■ **WRITTEN TASK A**
Answer these questions about the post on GNOME.Asia 2012:
(i) Who ran the design workshop that opened the conference?
(ii) What icon did Jakub create in Inkscape?
(iii) What were the subjects of the author's two talks on the first day?

■ **EXERCISE PASSAGE**
::::
Archive

Posts Tagged ‘tracker’

GNOME.Asia 2012

June 25, 2012 Leave a comment

Finally back home after attending GNOME.Asia 2012 and some vacation time afterwards.

 

CC BY-NC-SA 2.0, Sammy Fung

The conference started on Friday afternoon, with a design workshop managed by Allan Day, Jakub Steiner and William Jon McCann. It was pretty interesting, truth be told, and I particularly enjoyed how Jakub played with Inkscape to create the icon of “GNOME Ball” (now we just need a program for the icon). I truly want to spend more time with Inkscape now, and try to draw something better than my previous attempts to draw an icon/logo.

 

CC BY-NC-SA 2.0, Sammy Fung

I gave two talks during the first day of the conference, one about Tracker (slides here) and another one about ModemManager (slides here). The talks were recorded, but official videos of the talks are not yet available on the Internet.
::::
(Records excerpted from a collection)
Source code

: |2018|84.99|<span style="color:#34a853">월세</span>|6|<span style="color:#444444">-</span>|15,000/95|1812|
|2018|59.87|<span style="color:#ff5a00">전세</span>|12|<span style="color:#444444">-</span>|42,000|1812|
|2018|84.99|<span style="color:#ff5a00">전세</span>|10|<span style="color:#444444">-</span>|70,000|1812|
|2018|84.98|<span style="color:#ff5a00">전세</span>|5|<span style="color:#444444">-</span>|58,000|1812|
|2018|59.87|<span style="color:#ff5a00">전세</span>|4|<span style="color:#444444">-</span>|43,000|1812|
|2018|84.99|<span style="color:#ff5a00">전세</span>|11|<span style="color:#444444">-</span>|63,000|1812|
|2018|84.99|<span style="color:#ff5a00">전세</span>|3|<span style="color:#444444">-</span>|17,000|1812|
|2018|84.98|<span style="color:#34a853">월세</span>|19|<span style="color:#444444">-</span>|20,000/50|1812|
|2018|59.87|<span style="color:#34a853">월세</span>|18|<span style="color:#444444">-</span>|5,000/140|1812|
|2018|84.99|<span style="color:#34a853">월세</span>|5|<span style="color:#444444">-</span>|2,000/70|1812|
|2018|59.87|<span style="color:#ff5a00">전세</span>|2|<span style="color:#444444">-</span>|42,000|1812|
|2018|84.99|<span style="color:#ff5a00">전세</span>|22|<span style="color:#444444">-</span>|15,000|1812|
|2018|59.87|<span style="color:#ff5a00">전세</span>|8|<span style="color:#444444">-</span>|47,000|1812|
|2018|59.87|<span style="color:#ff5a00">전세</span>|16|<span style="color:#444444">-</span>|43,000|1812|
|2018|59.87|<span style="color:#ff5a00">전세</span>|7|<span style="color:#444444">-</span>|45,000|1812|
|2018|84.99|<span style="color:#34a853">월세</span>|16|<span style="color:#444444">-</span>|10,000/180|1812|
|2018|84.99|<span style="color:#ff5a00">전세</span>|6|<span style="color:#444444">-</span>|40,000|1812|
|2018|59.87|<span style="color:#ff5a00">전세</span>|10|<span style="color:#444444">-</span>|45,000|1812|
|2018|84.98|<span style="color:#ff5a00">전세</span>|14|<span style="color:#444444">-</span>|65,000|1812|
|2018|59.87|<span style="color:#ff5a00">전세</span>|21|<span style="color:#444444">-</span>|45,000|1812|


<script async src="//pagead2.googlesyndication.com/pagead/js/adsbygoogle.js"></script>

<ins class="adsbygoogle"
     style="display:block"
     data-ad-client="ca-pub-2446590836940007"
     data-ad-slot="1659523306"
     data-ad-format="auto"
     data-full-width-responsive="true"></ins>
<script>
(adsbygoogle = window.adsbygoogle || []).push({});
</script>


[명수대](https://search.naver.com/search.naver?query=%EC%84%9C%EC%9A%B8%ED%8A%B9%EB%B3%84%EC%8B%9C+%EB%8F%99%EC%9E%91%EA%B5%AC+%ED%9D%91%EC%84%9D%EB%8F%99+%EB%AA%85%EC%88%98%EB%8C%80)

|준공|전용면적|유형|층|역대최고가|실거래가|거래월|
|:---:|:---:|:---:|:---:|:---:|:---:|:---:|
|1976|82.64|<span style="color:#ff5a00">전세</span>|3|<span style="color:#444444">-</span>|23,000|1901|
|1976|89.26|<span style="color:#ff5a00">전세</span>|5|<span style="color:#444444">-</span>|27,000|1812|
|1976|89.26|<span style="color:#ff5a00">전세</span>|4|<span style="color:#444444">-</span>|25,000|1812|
::::
■ **WRITTEN TASK B**
Find each line in the records that contains the string "data". Case counts.

■ **TASK OUTPUT A**
(i) Allan Day, Jakub Steiner and William Jon McCann
(ii) The icon of "GNOME Ball"
(iii) Tracker and ModemManager

■ **TASK OUTPUT B**
     data-ad-client="ca-pub-2446590836940007"
     data-ad-slot="1659523306"
     data-ad-format="auto"
     data-full-width-responsive="true"></ins>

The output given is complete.